I once needed to get someone's account completely reset so that they could authenticate into places and do their job. Yeah, resetting the account was the correct solution. Trouble was - admins who had the privilege to do that were located 12 time zones away from me, in India. I thought I could resolve things by email - no go, people in the India office kept persistently misunderstanding me. Tried to actually schedule a Teams meeting (which works reliably for explaining and immediate correction of misunderstandings) - [Same $BOSS as earlier in this post] told me no, just get to the appropriate Teams channel and wait. Wasted 2 days waiting, our time in the office never overlapped, of course. Well, at least this story does have a happy end - the user's account was reset, and the user could get to work. About a month later, the CEO writes in the company newsletter that he's encouraging people to respect others' time zones when trying to collaborate.
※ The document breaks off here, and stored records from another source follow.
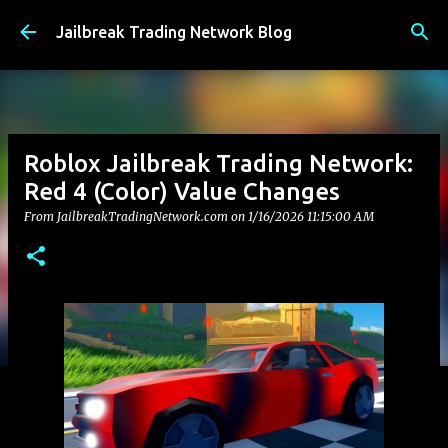
Skip to main content
Jailbreak Trading Network Blog
Roblox Jailbreak Trading Network:
Red 4 (Color) Value Changes
From JailbreakTradingNetwork.com on
1/16/2026 11:15:00 AM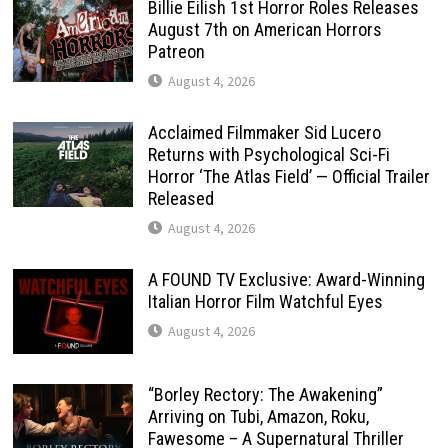
Billie Eilish 1st Horror Roles Releases
August 7th on American Horrors
Patreon
August 4, 2026
Acclaimed Filmmaker Sid Lucero
Returns with Psychological Sci-Fi
Horror ‘The Atlas Field’ — Official Trailer
Released
August 4, 2026
A FOUND TV Exclusive: Award-Winning
Italian Horror Film Watchful Eyes
August 4, 2026
“Borley Rectory: The Awakening”
Arriving on Tubi, Amazon, Roku,
Fawesome – A Supernatural Thriller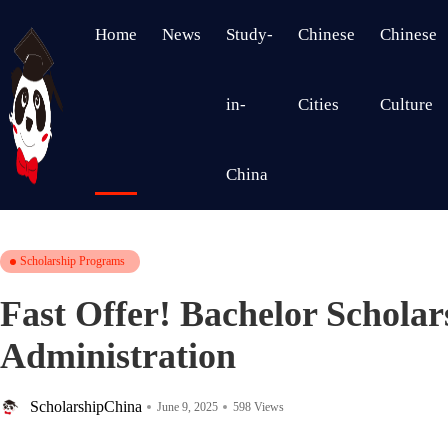
Home
News
Study-
Chinese
Chinese
in-
Cities
Culture
China
Scholarship Programs
Fast Offer! Bachelor Scholar
Administration
ScholarshipChina
June 9, 2025
598 Views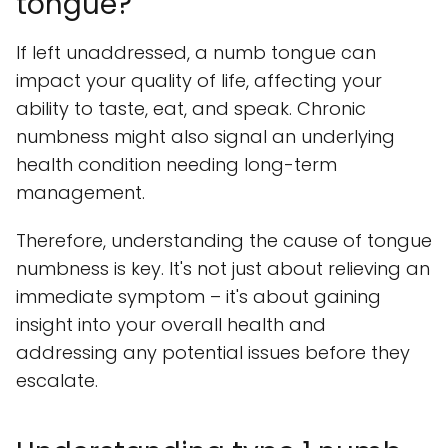
tongue?
If left unaddressed, a numb tongue can
impact your quality of life, affecting your
ability to taste, eat, and speak. Chronic
numbness might also signal an underlying
health condition needing long-term
management.
Therefore, understanding the cause of tongue
numbness is key. It's not just about relieving an
immediate symptom – it's about gaining
insight into your overall health and
addressing any potential issues before they
escalate.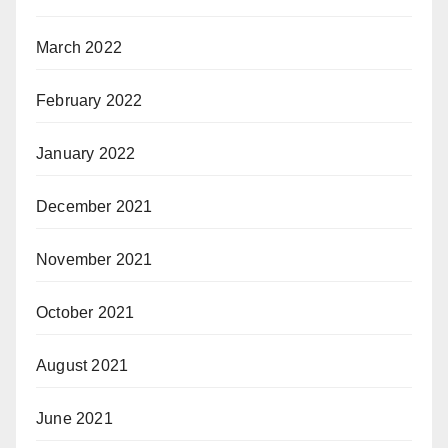
March 2022
February 2022
January 2022
December 2021
November 2021
October 2021
August 2021
June 2021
Meaning, of course, that this story I related just now - it was a mess big enough to reach all the way up to the CEO's office, and a lot of people were clearly irate and frustrated at the lack of understanding.
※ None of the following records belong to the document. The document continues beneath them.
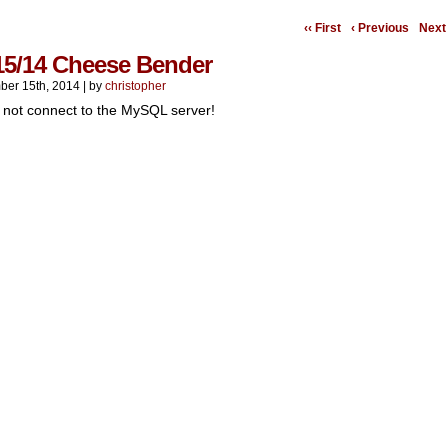
‹‹ First
‹ Previous
Next 
15/14 Cheese Bender
er 15th, 2014
|
by
christopher
 not connect to the MySQL server!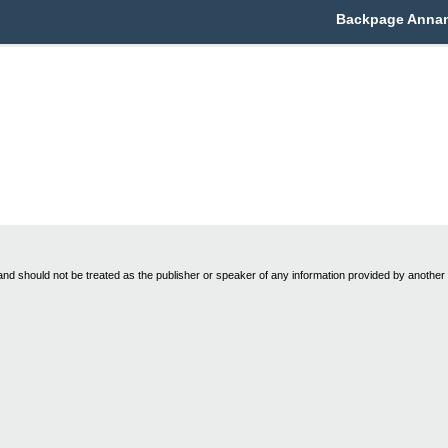
Backpage Annanda
nd should not be treated as the publisher or speaker of any information provided by another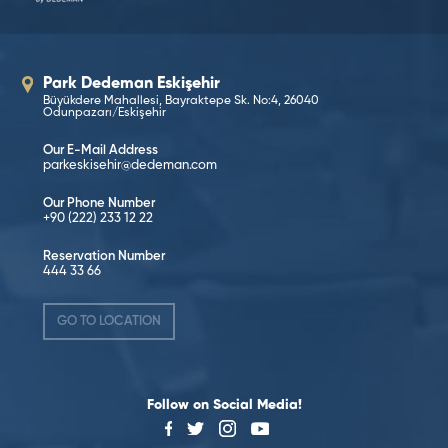
Park Dedeman Eskişehir
Büyükdere Mahallesi, Bayraktepe Sk. No:4, 26040
Odunpazarı/Eskişehir
Our E-Mail Address
parkeskisehir@dedeman.com
Our Phone Number
+90 (222) 233 12 22
Reservation Number
444 33 66
GO TO LOCATION
Follow on Social Media!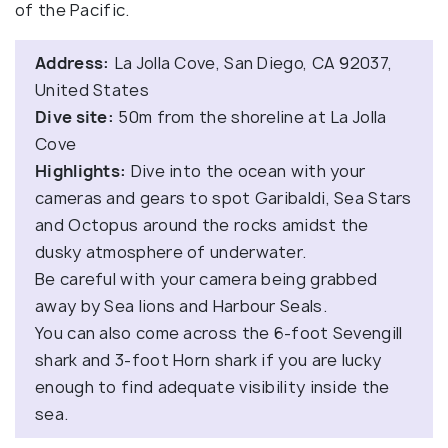
of the Pacific.
Address:
La Jolla Cove, San Diego, CA 92037,
United States
Dive site:
50m from the shoreline at La Jolla
Cove
Highlights:
Dive into the ocean with your
cameras and gears to spot Garibaldi, Sea Stars
and Octopus around the rocks amidst the
dusky atmosphere of underwater.
Be careful with your camera being grabbed
away by Sea lions and Harbour Seals.
You can also come across the 6-foot Sevengill
shark and 3-foot Horn shark if you are lucky
enough to find adequate visibility inside the
sea.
Dunno if an AI can be taught to preach patience, though. I've had to tell people to NOT ignore email reminders to change the work password. There were other issues where I was able to connect some far-flung dots that would be difficult to teach to an AI. Sometimes, even human intelligence cannot connect seemingly simple dots, so where do we get off claiming that an AI can be taught to connect them? it's not as simple as graphics/graphviz, y'know...

AI can be taught to see patterns, open multiple INCs, implement a fixes and email all stakeholders (through the INCs). If AI cannot fix it, it should be able to schedule and obtain the necessary approvals for a CHG, which would be competed by a human. BTW, we're talking about multiple interconnected sites of thousands of computers (Windows, various Linux, Solaris, various appliances, i.e. BSD) each.

astyle · Feb 5, 2025

cy@ said:
This has little to do with workplace politics.
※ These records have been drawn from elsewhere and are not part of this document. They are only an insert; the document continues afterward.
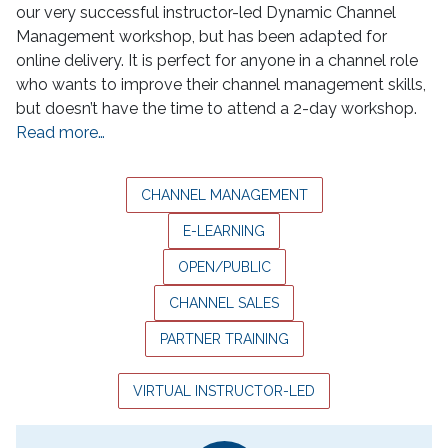
our very successful instructor-led Dynamic Channel
Management workshop, but has been adapted for
online delivery. It is perfect for anyone in a channel role
who wants to improve their channel management skills,
but doesn’t have the time to attend a 2-day workshop.
Read more…
CHANNEL MANAGEMENT
E-LEARNING
OPEN/PUBLIC
CHANNEL SALES
PARTNER TRAINING
VIRTUAL INSTRUCTOR-LED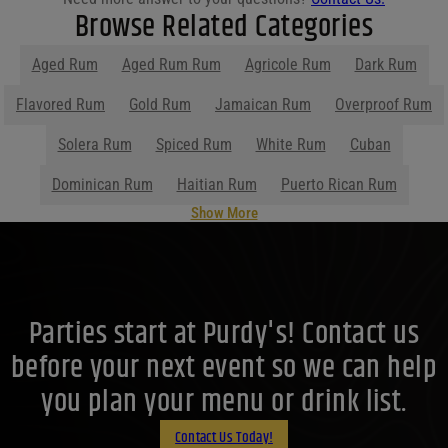
Browse Related Categories
Aged Rum
Aged Rum Rum
Agricole Rum
Dark Rum
Flavored Rum
Gold Rum
Jamaican Rum
Overproof Rum
Solera Rum
Spiced Rum
White Rum
Cuban
Dominican Rum
Haitian Rum
Puerto Rican Rum
Show More
Parties start at Purdy's! Contact us
before your next event so we can help
you plan your menu or drink list.
Contact Us Today!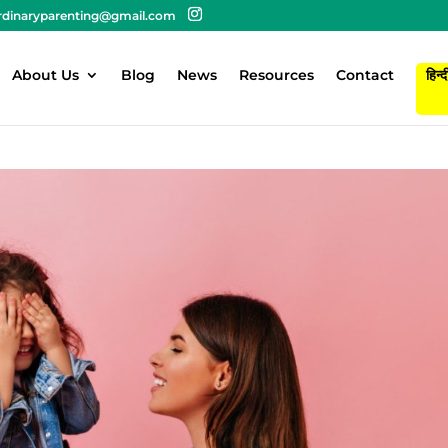
rdinaryparenting@gmail.com
About Us
Blog
News
Resources
Contact
हिन्द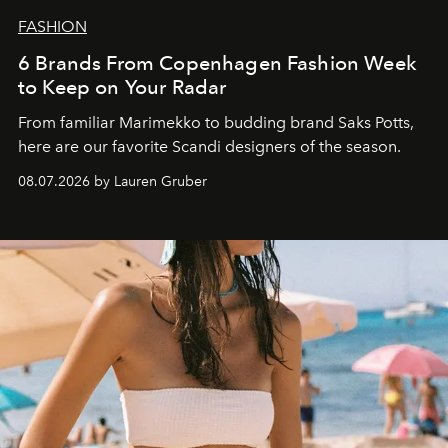
FASHION
6 Brands From Copenhagen Fashion Week
to Keep on Your Radar
From familiar Marimekko to budding brand
Saks Potts,
here are our favorite Scandi designers of the season.
08.07.2026 by Lauren Gruber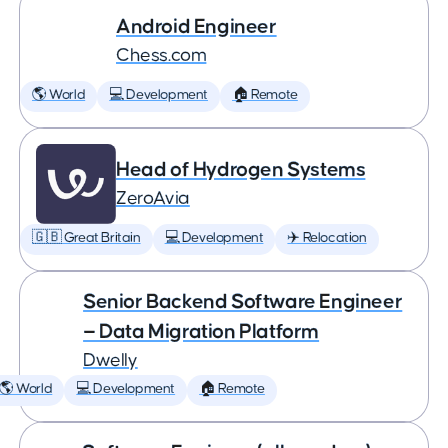
Android Engineer
Chess.com
🌎 World
💻 Development
🏠 Remote
Head of Hydrogen Systems
ZeroAvia
🇬🇧 Great Britain
💻 Development
✈️ Relocation
Senior Backend Software Engineer
— Data Migration Platform
Dwelly
🌎 World
💻 Development
🏠 Remote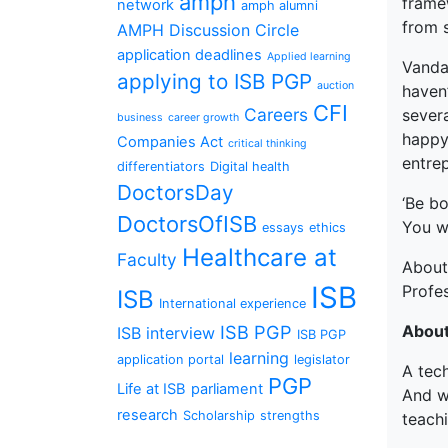
amph
framew
network
amph alumni
from s
AMPH Discussion Circle
application deadlines
Applied learning
Vandan
applying to ISB PGP
auction
haven’
CFI
Careers
severa
business
career growth
happy 
Companies Act
critical thinking
entrep
differentiators
Digital health
DoctorsDay
‘Be bo
DoctorsOfISB
You wi
essays
ethics
Healthcare at
Faculty
Abou
ISB
Profe
ISB
International experience
ISB PGP
Abou
ISB interview
ISB PGP
learning
application portal
legislator
A tech
PGP
Life at ISB
parliament
And wh
research
Scholarship
strengths
teach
The "incident" in question happened to be an accusation of unauthorized access to a specific machine. An investigation ultimately showed that the accusation was unsubstantiated.

The reason it was ultimately workplace politics - that customer could not tell the difference between authorized and unauthorized access, AND had a history of demanding fixes that could not be realistically provided within the rules of how the company's infrastructure even functions. I was often the messenger of the denials from chain of command, and provider of the correct solutions, that was my job... And he was not very high up on the org chart, same level as me.

cy@ said:
BTW, we're talking about multiple interconnected sites of thousands of computers

Me, too, that was the case on my $JOB.

cy@ said:
AI can be taught to see patterns, open multiple INCs, implement a fixes and email all stakeholders (through the INCs). If AI cannot fix it, it should be able to schedule and obtain the necessary approvals for a CHG, which would be competed by a human.

I would not trust an AI to manage my passwords, buddy. If somebody's password expires, make 'em jump through the hoops to recover it. Who can afford to neglect maintenance of their passwords in this day and age?

Should be a basic life skill if you want to be a functional adult these days.

I would not trust an AI to issue Office365 licenses. Maybe denials if the account is not normally eligible... But the logic of deciding which accounts are eligible and which are not - that is a very political question. You'd think that everyone in the company should be eligible, right? Not exactly, that depends on the role, the logic (about eligibility for the licenses) changes - if that does not sound political, I don't know what would.

I could see attempts to follow ITIL standards company-wide, and I tried to study those. Unfortunately, rank-and-file users were simply frustrated at consistently being ineligible for those coveted Office365 licenses, and often took matters into their own hands, usually blindly. I do think that's just office politics.